L’Unione Europea implica la concezione dello “Stato minimo”, l’abbandono dell’economia mista, l’abbandono della programmazione economica, la ridefinizione delle modalità di composizione della spesa, una redistribuzione delle responsabilità che restringa il potere delle assemblee parlamentari ed aumenti quelle dei governi, l’autonomia impositiva per gli enti locali, il ripudio del principio della gratuità diffusa (con la conseguente riforma della sanità e del sistema previdenziale), l’abolizione della scala mobile (con la sconfessione del principio del recupero automatico dell’inflazione reale passata e l’aggancio della dinamica retributiva all’inflazione programmata), la drastica riduzione delle aree di privilegio, la mobilità dei fattori produttivi, la riduzione della presenza dello Stato nel sistema del credito e nell’industria, l’abbandono di comportamenti inflazionistici non soltanto da parte dei lavoratori, ma anche da parte dei produttori di servizi, l’abolizione delle normative che stabiliscono prezzi amministrati e tariffe. In una parola: un nuovo patto tra Stato e cittadini, a favore di questi ultimi. Ebbene un cambiamento giuridico di questa portata, con queste conseguenze, è passato pressoché sotto silenzio, senza conquistare le prime pagine dei giornali.

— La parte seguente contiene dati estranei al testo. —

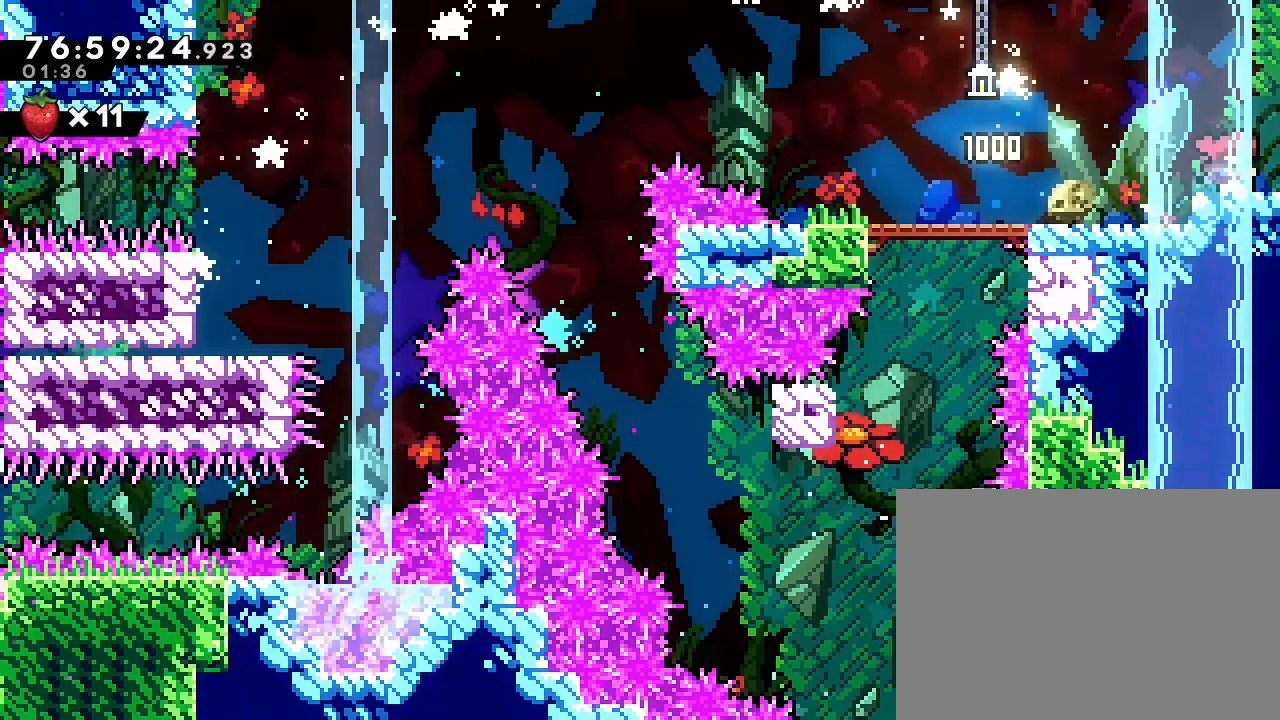
{"dt_ms": 500, "buttons": [], "left_stick": "right", "right_stick": "center", "events": [[167, "left_stick", "right"]]}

Il trattato sull’Unione Europea ridefinisce i confini dei diritti e dei doveri degli operatori economici e vincola tutti a comportamenti non inflazionistici. Ciascuna categoria, in Italia, era abituata a scaricare l’onere dell’aggiustamento su un’altra categoria. La composizione finale di questa equazione impossibile è sempre avvenuta o a carico dello Stato, ed è dunque riemersa sotto forma di indebitamento, oppure sotto forma di inflazione. La composizione delle istanze, particolari avveniva al di fuori delle aule parlamentari. La politica cessava di scegliere. Sperava nella magia di una rincorsa tra prezzi e salari che, a turno, accontentasse tutti. Oggi si può tornare a scegliere.
Il trattato sull’Unione Europea impone dunque una progressiva bonifica dell’ordinamento giuridico italiano. La classe politica italiana non si è resa conto che, approvando il trattato, si è posta nella condizione di aver già accettato un cambiamento di una vastità tale che difficilmente essa vi sarebbe passata indenne.
In fondo, Tangentopoli non è che un’imprevista opera di disinflazione di un’economia drogata, un completamento inconsapevole del trattato di Maastricht. (…)
Come vedete, il cambio di paradigma economico che c’è stato con il trattato di Maastricht è una verità incontestabile, con buona pace degli euroinomani.
A tutti quelli che “il problema è la produttività”, a quelli che “abbiamo perso il treno della rivoluzione digitale”, a quelli che “anche altri paesi hanno l’euro”, eccovi la risposta: per inseguire il fogno europeo, l’Italia ha abbandonato un modello economico vincente.